Our readers have likely heard of the possibility of going with trust-based estate plan and the various benefits of trusts. Many people, in particular, have questions about how income tax impacts trusts. Here we'll look at some basic trust income taxation matters.
Beginning with definitions, a trust is technically a legal entity involving a grantor, trustee and a beneficiary. Every trust must have a specific purpose, and is governed by the law of the state in which it is formed. It may be formed by declaration, transfer of property by the owner during his or her lifetime or at death, or by a power of appointment.

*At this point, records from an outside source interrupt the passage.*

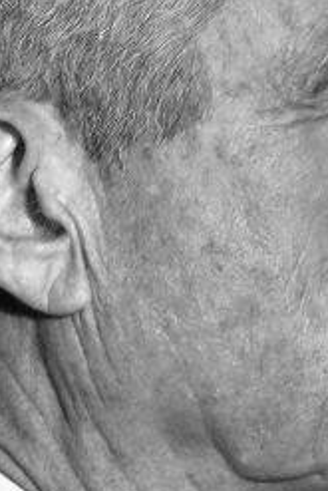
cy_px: 244
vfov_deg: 1.5
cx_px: -245
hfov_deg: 1.0
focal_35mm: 1367
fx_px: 18655
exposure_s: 1/320
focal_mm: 330
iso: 1250
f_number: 5.6
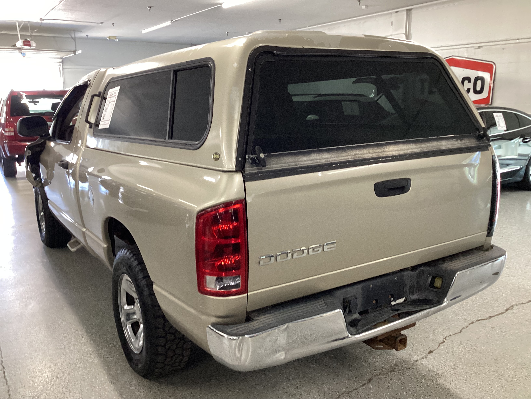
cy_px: 200
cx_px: 266
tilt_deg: -13.6
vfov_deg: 45.4
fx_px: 476
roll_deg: -1.0
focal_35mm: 31
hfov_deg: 58.4
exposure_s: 1/60
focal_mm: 3.3
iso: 250
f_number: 2.4
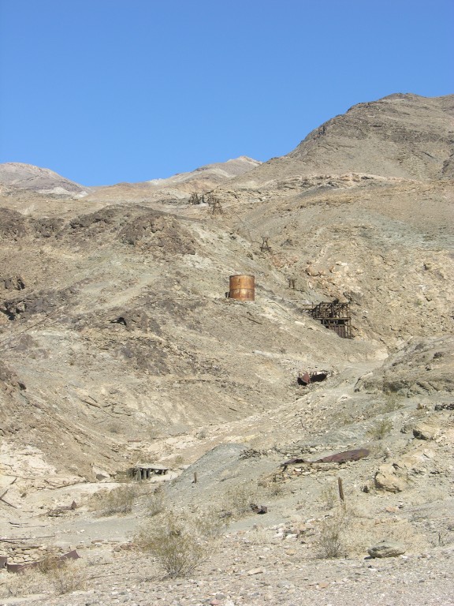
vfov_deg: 23.8
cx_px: 227
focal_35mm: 82
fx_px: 1434
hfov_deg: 18.0
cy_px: 303
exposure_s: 1/317
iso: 50
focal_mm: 21
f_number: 4.9
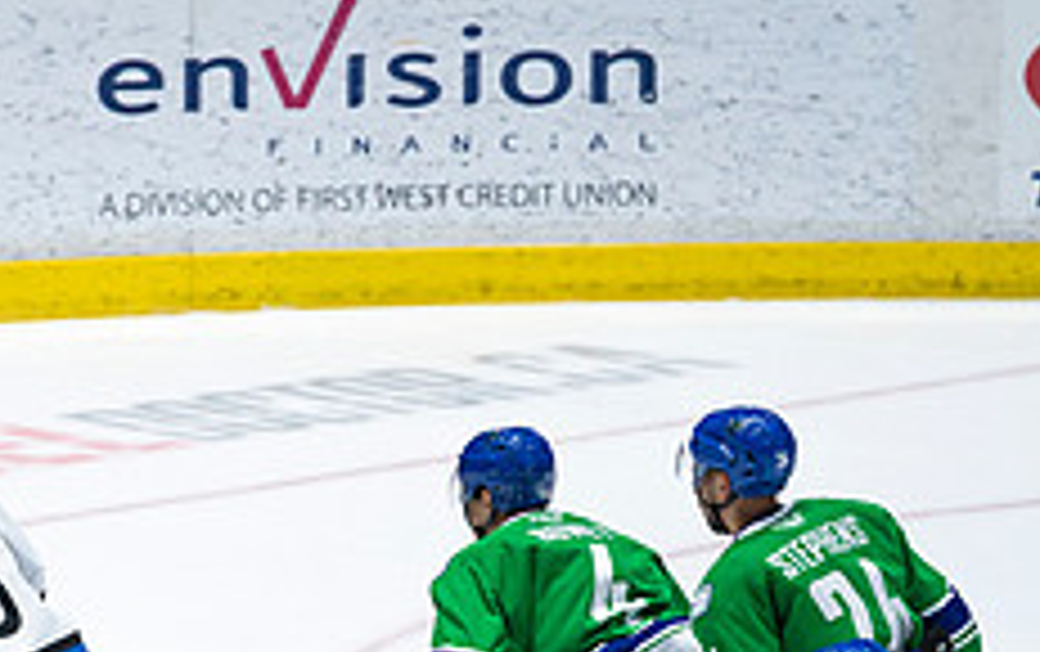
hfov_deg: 3.6
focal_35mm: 582
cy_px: 709
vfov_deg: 2.3
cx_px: 43
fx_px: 16516
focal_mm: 200
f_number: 2.8
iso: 1250
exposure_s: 1/1000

The grantor establishes the terms of the trust, which is in fact a relationship between the grantor, the trustee, and the beneficiary. The trustee is the person who obtains legal title to trust assets and who administers the trust assets on behalf of the beneficiaries. The beneficiary is, of course, the person entitled to receive benefits from the trust.
There are a number of different distinctions and types of trusts, including simple trusts, complex trusts, grantor trusts, irrevocable and revocable trusts, testamentary and inter vivos trusts. The first thing to realize is that trust taxation is governed by the Internal Revenue Code, while trusts themselves are governed by state law.
Trusts are required to file an income tax return for every taxable year in which the trust has at least $600 of income or when the trust has a non-resident alien as a beneficiary. No tax return must be filed, though, for grantor trusts if the grantor himself reports all income on his or her personal income tax return.